Dünkü galibiyete rağmen Fenerbahçe’yle ilgili eleştirilerim sürüyor. Normal olarak antrenmanlarda yapılan çift kale maçlarında yenmeyecek goller yeniliyor, bir antrenman maçı gibi bahtsız ve plansız bir oyun oynanıyor.
Fenerbahçe’de hangi oyuncunun nerede neye karşı ne yaptığını anlayabilen varsa bize de anlatırsa iyi olur. Fenerbahçe’nin bir oyun planı yok. Oyuncuların kişisel yaratıcılıkları ve girişim özgürlüklerine dayanan bir futbol oynanıyor. Böyle olunca da taraftarın beklediği baskılı oyun sahaya konulamıyor. Fenerbahçe’deki oyunun en çok eleştirilecek yönü, oyuncuların oyuna konsantrasyondaki bozukluk ve agresif top mücadelesi olarak ortaya çıkıyor. Oyuna karşı agresif olamayan oyuncuların, sinirlerini hakemden ve rakipten çıkarma çabaları, Fenerbahçe’ye yakışmıyor.

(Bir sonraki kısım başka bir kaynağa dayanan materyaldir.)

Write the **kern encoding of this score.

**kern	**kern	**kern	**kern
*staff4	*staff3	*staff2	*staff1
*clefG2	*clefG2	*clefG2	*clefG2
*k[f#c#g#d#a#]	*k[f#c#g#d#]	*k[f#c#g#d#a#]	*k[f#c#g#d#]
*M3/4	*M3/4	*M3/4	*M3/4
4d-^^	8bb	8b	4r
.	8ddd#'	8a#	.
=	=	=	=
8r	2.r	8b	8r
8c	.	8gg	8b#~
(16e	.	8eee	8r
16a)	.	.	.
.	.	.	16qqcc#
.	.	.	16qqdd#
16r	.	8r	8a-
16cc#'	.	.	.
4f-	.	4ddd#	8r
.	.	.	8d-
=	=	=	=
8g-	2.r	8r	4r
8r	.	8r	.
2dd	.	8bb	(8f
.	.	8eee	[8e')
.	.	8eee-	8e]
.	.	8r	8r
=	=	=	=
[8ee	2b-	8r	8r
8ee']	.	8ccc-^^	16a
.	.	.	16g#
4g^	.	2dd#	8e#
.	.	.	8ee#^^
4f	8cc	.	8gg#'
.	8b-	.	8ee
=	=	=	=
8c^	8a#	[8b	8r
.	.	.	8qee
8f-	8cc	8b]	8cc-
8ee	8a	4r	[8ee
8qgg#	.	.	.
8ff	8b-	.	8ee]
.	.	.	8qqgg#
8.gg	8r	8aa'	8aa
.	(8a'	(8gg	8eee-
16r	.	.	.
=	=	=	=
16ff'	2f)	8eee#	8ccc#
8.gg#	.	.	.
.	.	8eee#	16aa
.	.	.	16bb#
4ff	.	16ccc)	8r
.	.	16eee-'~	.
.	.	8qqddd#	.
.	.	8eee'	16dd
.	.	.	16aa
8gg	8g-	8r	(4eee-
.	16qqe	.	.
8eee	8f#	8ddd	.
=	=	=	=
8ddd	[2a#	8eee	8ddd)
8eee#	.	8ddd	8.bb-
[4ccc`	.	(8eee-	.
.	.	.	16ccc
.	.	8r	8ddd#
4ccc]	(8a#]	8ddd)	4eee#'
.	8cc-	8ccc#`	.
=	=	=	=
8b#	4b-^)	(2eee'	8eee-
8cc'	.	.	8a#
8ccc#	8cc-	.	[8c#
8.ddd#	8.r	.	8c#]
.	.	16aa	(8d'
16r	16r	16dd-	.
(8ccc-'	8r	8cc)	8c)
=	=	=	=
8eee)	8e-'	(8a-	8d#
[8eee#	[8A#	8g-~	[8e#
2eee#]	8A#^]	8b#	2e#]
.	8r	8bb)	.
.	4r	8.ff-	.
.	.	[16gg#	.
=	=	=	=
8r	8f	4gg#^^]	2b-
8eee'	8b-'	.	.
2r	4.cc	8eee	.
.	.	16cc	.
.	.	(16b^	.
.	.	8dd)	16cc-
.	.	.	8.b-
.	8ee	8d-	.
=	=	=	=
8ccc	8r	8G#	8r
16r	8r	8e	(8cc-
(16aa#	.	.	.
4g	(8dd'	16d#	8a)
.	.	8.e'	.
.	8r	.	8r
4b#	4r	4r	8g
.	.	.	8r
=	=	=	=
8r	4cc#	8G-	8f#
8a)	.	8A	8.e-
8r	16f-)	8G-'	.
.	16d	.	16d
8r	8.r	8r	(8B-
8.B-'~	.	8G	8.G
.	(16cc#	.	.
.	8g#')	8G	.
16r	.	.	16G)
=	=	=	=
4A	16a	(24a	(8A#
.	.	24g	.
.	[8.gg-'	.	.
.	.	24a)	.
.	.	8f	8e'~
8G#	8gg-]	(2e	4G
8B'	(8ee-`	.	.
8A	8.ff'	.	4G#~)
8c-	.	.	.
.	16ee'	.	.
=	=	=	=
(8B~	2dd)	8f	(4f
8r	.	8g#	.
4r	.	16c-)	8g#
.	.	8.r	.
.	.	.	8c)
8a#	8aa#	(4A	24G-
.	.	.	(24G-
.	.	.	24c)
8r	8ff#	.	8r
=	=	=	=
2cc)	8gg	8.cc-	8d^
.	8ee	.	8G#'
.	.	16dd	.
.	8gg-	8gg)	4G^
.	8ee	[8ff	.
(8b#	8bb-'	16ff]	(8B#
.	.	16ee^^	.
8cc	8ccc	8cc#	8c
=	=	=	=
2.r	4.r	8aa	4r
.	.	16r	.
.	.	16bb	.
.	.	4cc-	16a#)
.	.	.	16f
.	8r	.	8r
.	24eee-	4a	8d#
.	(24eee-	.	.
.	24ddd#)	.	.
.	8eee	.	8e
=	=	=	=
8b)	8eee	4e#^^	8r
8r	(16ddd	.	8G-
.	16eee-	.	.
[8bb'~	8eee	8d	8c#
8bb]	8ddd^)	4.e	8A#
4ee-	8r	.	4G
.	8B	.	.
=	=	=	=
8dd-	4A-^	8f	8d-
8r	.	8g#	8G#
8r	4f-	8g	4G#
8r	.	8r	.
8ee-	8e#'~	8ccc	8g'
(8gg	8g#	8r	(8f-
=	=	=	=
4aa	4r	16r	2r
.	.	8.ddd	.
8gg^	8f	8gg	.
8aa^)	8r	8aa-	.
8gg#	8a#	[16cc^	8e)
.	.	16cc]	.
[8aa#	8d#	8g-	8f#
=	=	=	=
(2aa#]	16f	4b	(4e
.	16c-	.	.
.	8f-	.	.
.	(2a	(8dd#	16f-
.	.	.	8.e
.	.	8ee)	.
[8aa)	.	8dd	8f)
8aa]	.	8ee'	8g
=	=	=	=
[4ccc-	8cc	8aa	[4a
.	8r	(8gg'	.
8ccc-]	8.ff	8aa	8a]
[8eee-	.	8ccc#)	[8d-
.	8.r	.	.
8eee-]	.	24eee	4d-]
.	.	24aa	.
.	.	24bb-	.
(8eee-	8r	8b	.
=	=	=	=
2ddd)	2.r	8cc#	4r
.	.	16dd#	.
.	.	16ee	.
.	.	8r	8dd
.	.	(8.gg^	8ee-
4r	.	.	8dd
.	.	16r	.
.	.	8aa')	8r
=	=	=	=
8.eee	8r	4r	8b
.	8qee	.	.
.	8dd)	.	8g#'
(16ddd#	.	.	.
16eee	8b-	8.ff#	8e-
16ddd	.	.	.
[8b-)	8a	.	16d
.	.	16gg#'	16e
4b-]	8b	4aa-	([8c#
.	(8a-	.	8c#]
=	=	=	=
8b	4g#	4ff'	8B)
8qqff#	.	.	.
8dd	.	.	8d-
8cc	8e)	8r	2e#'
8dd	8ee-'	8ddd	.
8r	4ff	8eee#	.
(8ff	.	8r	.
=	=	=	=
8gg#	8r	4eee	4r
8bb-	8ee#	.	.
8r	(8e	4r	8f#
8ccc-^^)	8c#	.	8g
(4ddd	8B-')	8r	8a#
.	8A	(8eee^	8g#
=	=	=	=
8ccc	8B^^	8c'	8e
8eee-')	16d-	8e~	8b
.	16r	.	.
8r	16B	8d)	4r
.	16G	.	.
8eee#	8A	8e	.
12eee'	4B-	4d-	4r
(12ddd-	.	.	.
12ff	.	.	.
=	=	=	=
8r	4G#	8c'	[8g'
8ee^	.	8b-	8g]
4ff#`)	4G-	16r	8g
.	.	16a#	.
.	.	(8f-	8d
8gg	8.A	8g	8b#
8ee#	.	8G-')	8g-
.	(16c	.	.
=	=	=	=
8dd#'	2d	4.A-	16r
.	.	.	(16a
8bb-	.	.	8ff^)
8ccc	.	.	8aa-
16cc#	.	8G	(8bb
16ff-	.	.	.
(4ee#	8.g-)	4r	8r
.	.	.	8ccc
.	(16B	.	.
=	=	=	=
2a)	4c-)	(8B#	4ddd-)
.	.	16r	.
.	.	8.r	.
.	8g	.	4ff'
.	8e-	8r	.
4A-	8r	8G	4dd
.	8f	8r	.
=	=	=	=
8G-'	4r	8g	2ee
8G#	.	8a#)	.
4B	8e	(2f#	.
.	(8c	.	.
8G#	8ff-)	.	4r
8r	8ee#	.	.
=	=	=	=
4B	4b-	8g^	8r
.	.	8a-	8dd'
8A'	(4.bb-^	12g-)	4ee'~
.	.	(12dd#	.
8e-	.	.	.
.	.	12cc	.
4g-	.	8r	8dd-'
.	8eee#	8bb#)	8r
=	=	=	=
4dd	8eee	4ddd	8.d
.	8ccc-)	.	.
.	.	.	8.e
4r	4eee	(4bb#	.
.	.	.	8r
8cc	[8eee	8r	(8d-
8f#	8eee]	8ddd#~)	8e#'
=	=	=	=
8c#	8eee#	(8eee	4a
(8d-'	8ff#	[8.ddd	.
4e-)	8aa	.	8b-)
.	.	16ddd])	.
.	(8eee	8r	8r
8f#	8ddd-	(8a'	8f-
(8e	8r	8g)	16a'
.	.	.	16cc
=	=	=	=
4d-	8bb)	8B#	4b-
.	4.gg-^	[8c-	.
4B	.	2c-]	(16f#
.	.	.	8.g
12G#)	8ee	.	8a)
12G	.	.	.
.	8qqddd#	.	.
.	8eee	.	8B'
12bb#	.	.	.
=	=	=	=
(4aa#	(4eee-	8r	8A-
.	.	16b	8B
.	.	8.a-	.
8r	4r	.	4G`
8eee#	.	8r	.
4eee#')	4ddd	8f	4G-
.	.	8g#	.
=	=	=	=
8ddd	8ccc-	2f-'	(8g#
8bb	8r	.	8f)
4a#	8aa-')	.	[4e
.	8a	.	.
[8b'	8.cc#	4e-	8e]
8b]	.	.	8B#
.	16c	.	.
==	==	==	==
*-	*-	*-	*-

Özellikle Rapajc’in artık uzun süre kenarda dinlendirilmesi gerektiğine olan inancım daha da arttı. İleri ikilinin arkasında hücum organizasyonları yaratması için oynatılan Rapajc’in, özellikle bütün bir ikinci yarı boyunca orta saha çizgisinin arkasına saklanması anlaşılır gibi değil.
Ümit Özat ağır oyunuyla defansın kolay pozisyon vermesine yol açıyor. Nitekim dün yenilen gol de, büyük ölçüde Ümit’in zamanlama hatasından kaynaklandı.
Maçın hakemi Erol Ersoy çok kritik hatalar yapmadı, ancak 88’inci dakikada Lazetiç’in ceza sahası üzerinde biçilmesi, hem kart hem de frikik olmalıydı. Erol Ersoy, Fenerbahçe aleyhine kolayca çaldığı düdükleri ve gösterdiği kartları, sıra Rizespor’a gelince gösteremedi.